Grudzielanek keeps Cards aloft

Tuesday, August 9, 2005

St. Louis' second baseman drove in a career-high five runs in

an 8-4 victory over Milwaukee.

MILWAUKEE -- Victor Santos can't figure out how to get Mark Grudzielanek out.

Grudzielanek homered and drove in a career-high five runs, leading the St. Louis Cardinals over the Milwaukee Brewers 8-4 on Monday night.

He accounted for all four runs that Santos surrendered in four shaky innings by hitting a solo homer and a two-run double, then scoring on So Taguchi's single.

With those two big hits, Grudzielanek improved his career batting average against Santos to .565.

"I don't know what it is," said Grudzielanek, who is 13-for-23 against his favorite pitcher. "I'm sure he's trying to figure it out."

Santos hasn't been able to put his finger on it.

"That's the guy I hate to face when the game is on the line," Santos said. "I don't pitch him the same way every time, but he always seems to get hits off me."

Grudzielanek said there's just something about Santos' delivery that he likes.

"I just see the ball out of his hand and I can tell what it is right away, and obviously, you can see that," Grudzielanek said.
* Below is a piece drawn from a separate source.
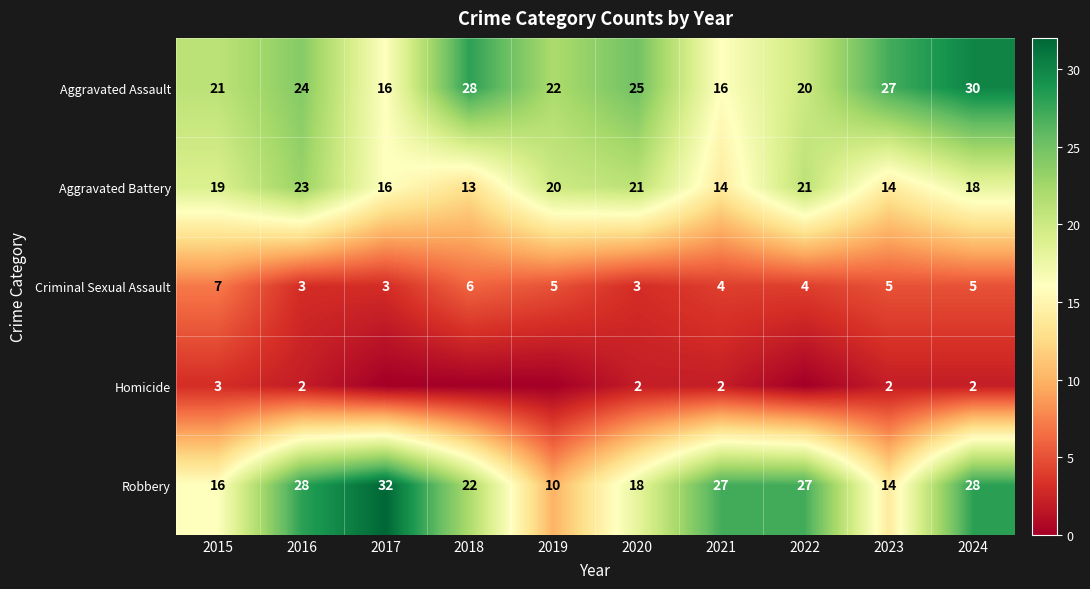

What is the lowest value of the Robbery series?

10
Grudzielanek added a two-run single off Jorge De La Rosa in the ninth after scoring the go-ahead run on Abraham Nunez's RBI single off Matt Wise in the eighth inning that snapped a 4-all tie.

Nunez's bloop single off Wise (4-4) landed in front of center fielder Brady Clark, who was playing deep, pulled up, grabbed the ball on the bounce and fired late to home plate, where Grudzielanek scored from second.

Brewers manager Ned Yost insisted his center fielder wasn't playing too deep.

"You can't have your defensive guys everywhere. It wasn't like Brady was playing with his back against the wall. Brady came in a few steps," Yost said. "He just hit it under the coverage. It would be nice if you could have 15 guys out there, but you can't."

Grudzielanek had just stolen second after reaching on a fielder's choice. Nunez took second on the throw and scored on Taguchi's ground-rule double to make it 6-4.

"It couldn't come at a better time. He just had a huge night," Cardinals manager Tony La Russa said of Grudzielanek, a Milwaukee native who had 10 family members in attendance.

Grudzielanek, Nunez and Taguchi -- the Nos. 5-6-7 hitters -- combined to go 8-for-13 with all eight RBIs.

"That's huge because opposing pitchers are always worried about Albert Pujols and Jim Edmonds. These guys give you great at-bats," said St. Louis starter Matt Morris, who failed to get his 100th career victory because of an error by Pujols that led to two unearned runs in the fifth.

Randy Flores (2-1) pitched a perfect seventh for the win, Julian Tavarez pitched the eighth and Al Reyes the ninth.

After Geoff Jenkins hit a two-run bloop single in the first, Grudzielanek cut the Cardinals' deficit in half with his seventh homer off Santos in the second inning. He added a two-run double in the fourth and scored on Taguchi's single, giving Morris a 4-2 cushion.

Santos allowed four earned runs and five hits in four innings. He was lifted for pinch-hitter Chris Magruder when the Brewers loaded the bases with one out in the fourth.

Magruder dribbled a ball to first baseman Pujols, who got the forceout at home plate despite an off-target throw that forced catcher Mike Mahoney to sprawl out with his toe touching the plate. Clark ended the threat by lining out to Nunez at third.

An error by Pujols an inning later led to two unearned runs that tied the game at 4. Carlos Lee and Wes Helms each had RBI singles in the inning that prevented Morris from improving to 13-4 on the season and 12-4 lifetime against the Brewers.

Morris allowed four runs -- two earned -- on six hits and three walks in six innings.

The Brewers (56-57), who haven't had a winning season since 1992, failed to move above .500 for the first time since May 27, when they were 24-23.